I think there is some science behind it, (even tho I know some who can and some who can't do it) but like I said I would think if the aquifer is fairly general in nature, to be able to pin point a excellent spot from a so so spot would take some one very in tune to the reaction of the rods, 

I would think locating lines and other things close to the surface would be a completely different ball game. 

I know I am thinking out loud here, but when I was a kid my dad and neighbor was talking about it, so I ran got some rods, and walked over the well Nothing, my dad tried it Nothing, our neighbor tried it they crossed, I picked u the rods and walked over the well, they crossed, and then my dad tried it again, and they crossed the opposite way, 
Ok here's the rub for me, water was at the well, but I know water was every where around the well and in the yard and so on only 300 feet down, how come we were not able to sense it as if we were on a boat in a lake?

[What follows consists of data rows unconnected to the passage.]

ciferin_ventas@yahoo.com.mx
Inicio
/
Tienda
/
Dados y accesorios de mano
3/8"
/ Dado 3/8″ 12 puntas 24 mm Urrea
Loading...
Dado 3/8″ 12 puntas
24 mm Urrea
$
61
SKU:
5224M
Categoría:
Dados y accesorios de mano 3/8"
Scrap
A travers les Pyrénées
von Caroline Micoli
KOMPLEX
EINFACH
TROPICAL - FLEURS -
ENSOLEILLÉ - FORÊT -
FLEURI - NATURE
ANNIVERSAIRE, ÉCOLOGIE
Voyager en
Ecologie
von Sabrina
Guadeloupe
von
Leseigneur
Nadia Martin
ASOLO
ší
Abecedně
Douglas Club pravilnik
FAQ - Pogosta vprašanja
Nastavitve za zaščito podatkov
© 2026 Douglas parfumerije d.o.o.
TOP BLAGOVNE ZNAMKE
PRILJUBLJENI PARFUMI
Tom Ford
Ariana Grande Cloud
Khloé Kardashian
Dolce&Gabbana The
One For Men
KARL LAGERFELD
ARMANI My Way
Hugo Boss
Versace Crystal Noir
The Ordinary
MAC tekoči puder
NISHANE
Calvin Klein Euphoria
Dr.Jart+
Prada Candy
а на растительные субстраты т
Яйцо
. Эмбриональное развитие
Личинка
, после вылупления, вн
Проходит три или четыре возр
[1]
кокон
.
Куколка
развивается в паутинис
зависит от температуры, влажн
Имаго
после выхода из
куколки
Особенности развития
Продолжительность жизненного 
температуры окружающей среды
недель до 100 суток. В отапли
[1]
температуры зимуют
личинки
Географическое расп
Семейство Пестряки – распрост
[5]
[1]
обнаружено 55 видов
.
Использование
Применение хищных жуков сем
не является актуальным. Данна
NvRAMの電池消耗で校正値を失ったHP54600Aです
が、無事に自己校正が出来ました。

Or were we not sensing water but steel pipe, 

I do not think it Is that dependable, 

about the only way to prove it would be to have a person come in mark a spot, drill, test, and then on a pattern around it drill and test many other holes and see if they did good or poorly, 

MY two cents


----------



## roughsawn (Nov 18, 2013)

actually the first time God told Moses to strike the rock and he did. The second time God told Moses to speak to the rock, but instead he struck it again. I think you err in your understanding of that scripture. I was referring to Exodus 17/6, You are referring to numbers 20/11. It happened twice.


----------



## roughsawn (Nov 18, 2013)

copperkid3 said:


> + + + + + + +
> G*d stated he was to do with the rod. Moses disobeyed
> 
> and it cost him dearly. G*d would not allow him to cross
> ...


actuallTy, it happened twice. I was referring to Exodus 17;5-6 where God did tell Moses to strike the rock and bring forth water. The second time was in Number, and God told Moses to speak to the rock with Aaron, but he struck it instead. So we're both right.


----------